York deceptively stated that “there had been talk” that Plame's neighbors knew she worked for the CIA, but he failed to reveal that the two neighbors with whom he had spoken told him that they had not in fact known of Plame's CIA affiliation:
YORK: [T]he whole question was -- early on in this thing was -- did anybody else know that she worked for the CIA? And there had been talk that her friends and neighbors did. And I did meet two of the neighbors this evening, and I said -- well, the FBI agents were re-interviewing you, right? And they said no. When they came on Monday, it was the first time they'd ever been contacted by anybody from Fitzgerald's office.
It was only in an entry York posted later that evening on National Review Online's group weblog, The Corner, that he acknowledged that “both men said they did not know that Mrs. Wilson worked for the CIA” -- a statement he did not make on Hannity & Colmes.
Coulter, York, and Limbaugh's suggestion that many of Plame's neighbors were aware of her covert status apparently originated in a July 15 article -- and two subsequent editorials -- in The Washington Times, although Limbaugh was the only one to cite the Times directly. As Media Matters for America noted at the time, the only neighbor mentioned by name in the Times report, David Tillotson, told the newspaper that he “absolutely didn't know” she worked for the CIA, which corroborated the assessment of other neighbors who were mentioned by name elsewhere.
However, the article also cited Fred Rustmann, a former supervisor of Plame's at the CIA who claimed that "[h]er neighbors knew" of her CIA employment.
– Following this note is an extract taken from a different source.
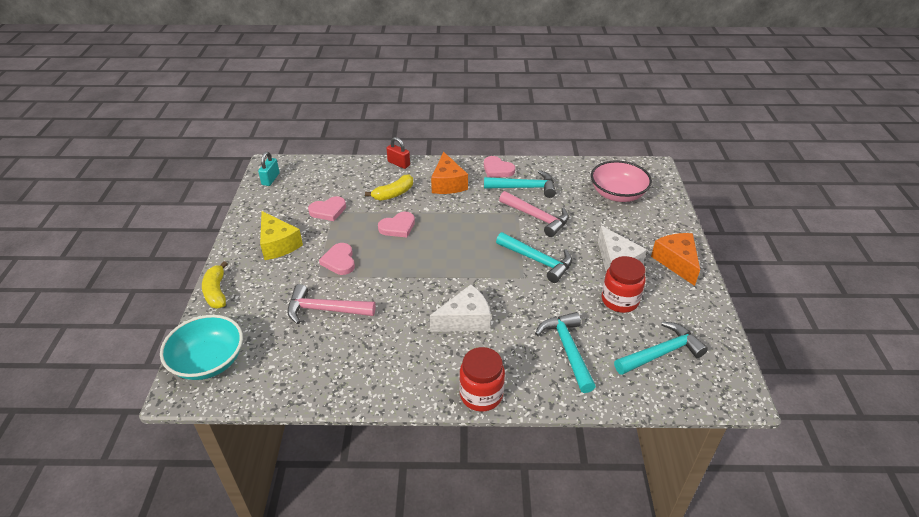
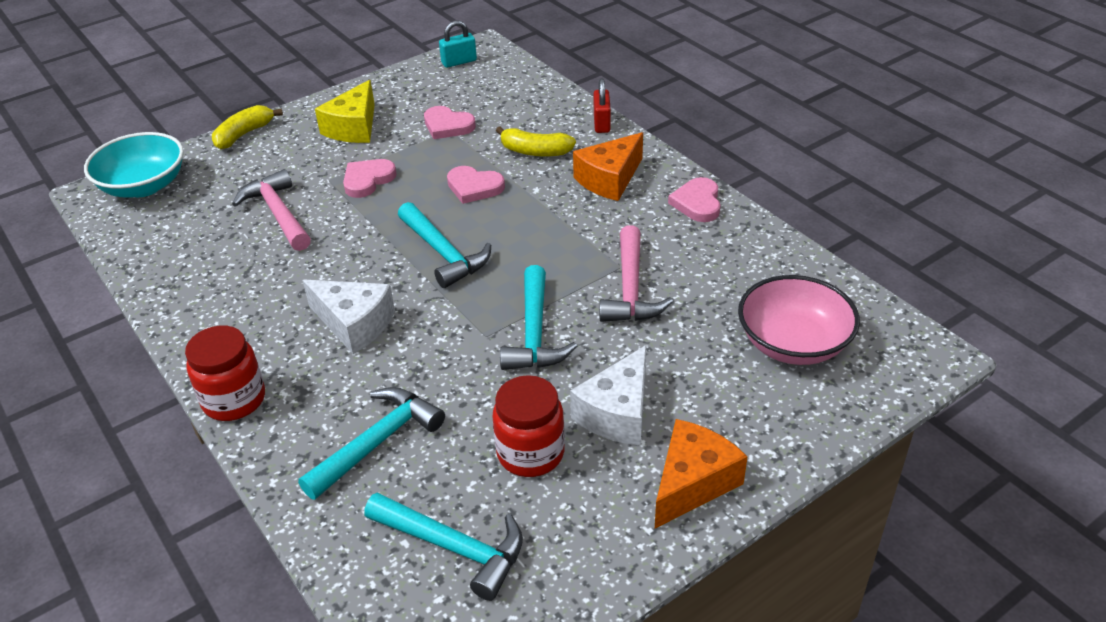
camera: 55 degrees right, 0 degrees up
(524, 188) = (686, 246): turquoise hammer -> turquoise hammer (444, 253)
Yet even though Rustmann was not Plame's neighbor and had supervised her for only one year at the beginning of her career, a July 19 Times editorial used his account to baselessly conclude that “most of Plame's neighbors in Northwest Washington said they knew she worked for the CIA.” The claim was then repeated in a July 26 Times editorial, which stated that “numerous neighbors were aware that she worked for the agency.”